Deacon often starts songs with simple instrumental solos, luring you into the sense that maybe they’ll be normal. But like Meow Wolf, a normal intro opens into a cartoonish, magical amalgamation of outer space, mystery and joy. Deacon is like a vanilla soft-serve rolled in sprinkles then dipped in synth and gummies—a lot and yet, the goodness only stings because only so much of it can be experienced in one go.

Shakey Graves (7:30 pm Monday, September 27. $33-38. The Bridge at Santa Fe Brewing Co., 37 Fire Place; 21+, tickets here)

Alejandro Rose-Garcia, aka Shakey Graves, hails from Austin, but that hasn’t stopped him from doing something or other at local troubadour Jono Manson’s Kitchen Sink Studios lately. He’ll return in September to play for Meow Wolf, but Kessler tells SFR they’re taking the show on the road to the Bridge at Santa Fe Brewing Co.

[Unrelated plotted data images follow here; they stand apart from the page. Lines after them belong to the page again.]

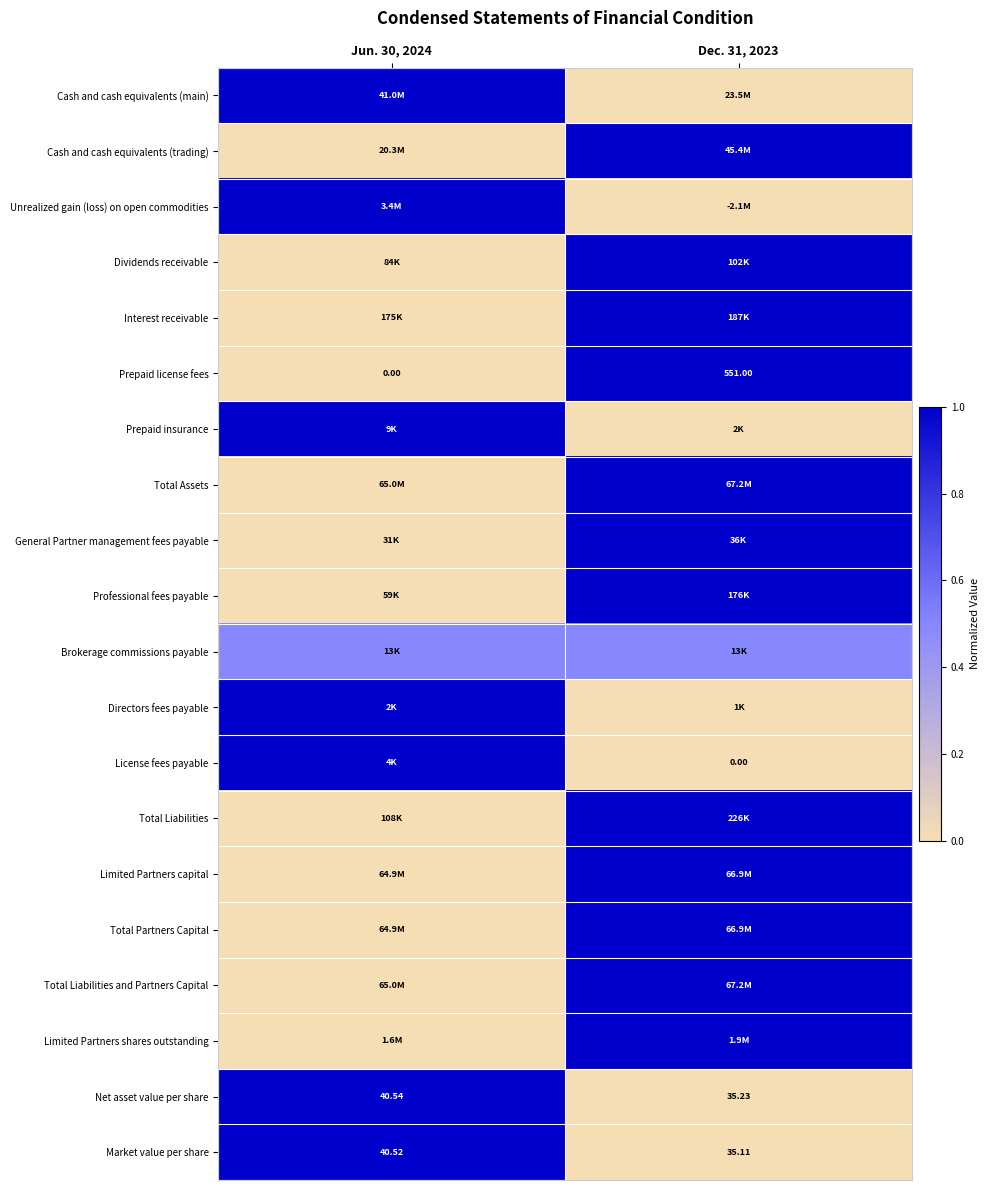

The Prepaid insurance series shows -0.4 at Dec. 31, 2023. True or false?

False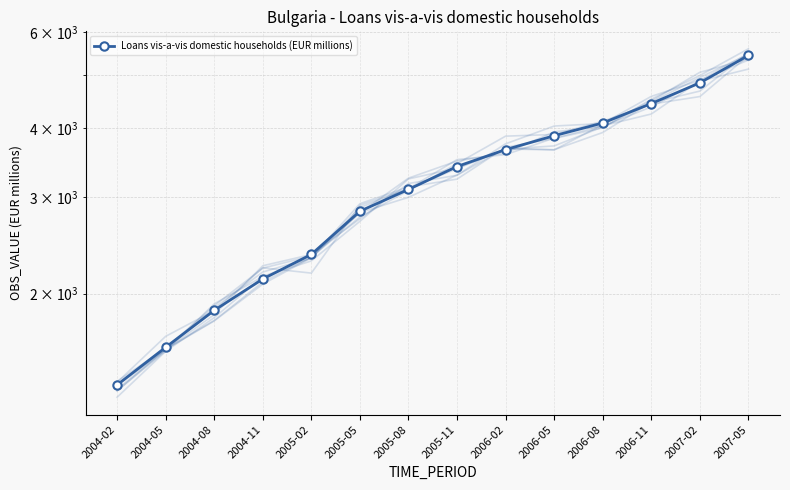

The value at 2006-02 is 3660.4. True or false?

True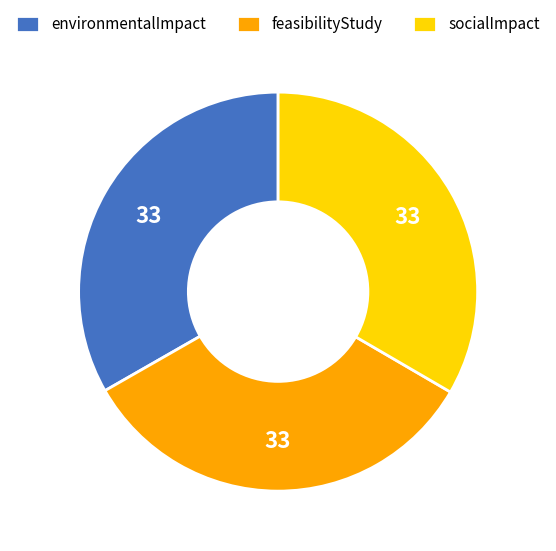

Is there a majority slice in this chart?

No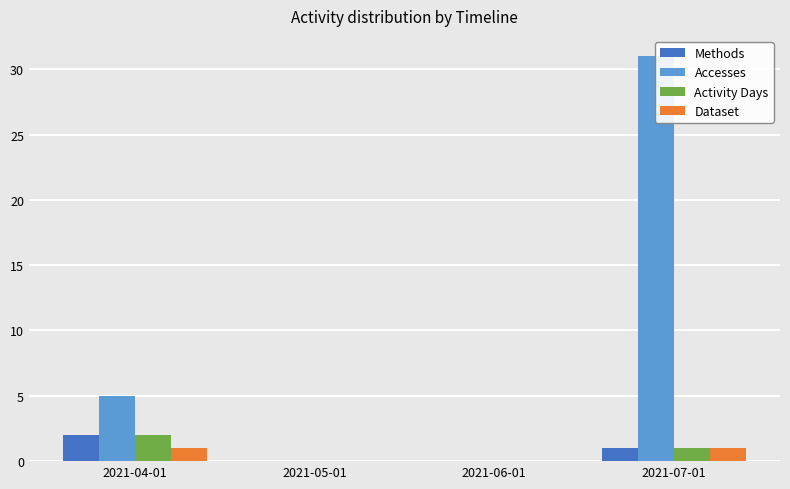

How many values in the Dataset series are below 1?

2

That venue, Kessler notes, fits over three times as many concertgoers as Meow Wolf does, and he expects to have more announcements for the space by next month.

Of course, bigger isn’t always better. Just ask our new best friend Dan Deacon.

“There’s a different energy in smaller markets because people really go with intention and tend to come great distances,” he hypothesizes. “It brings a really cool, unique energy. It’s really fun.”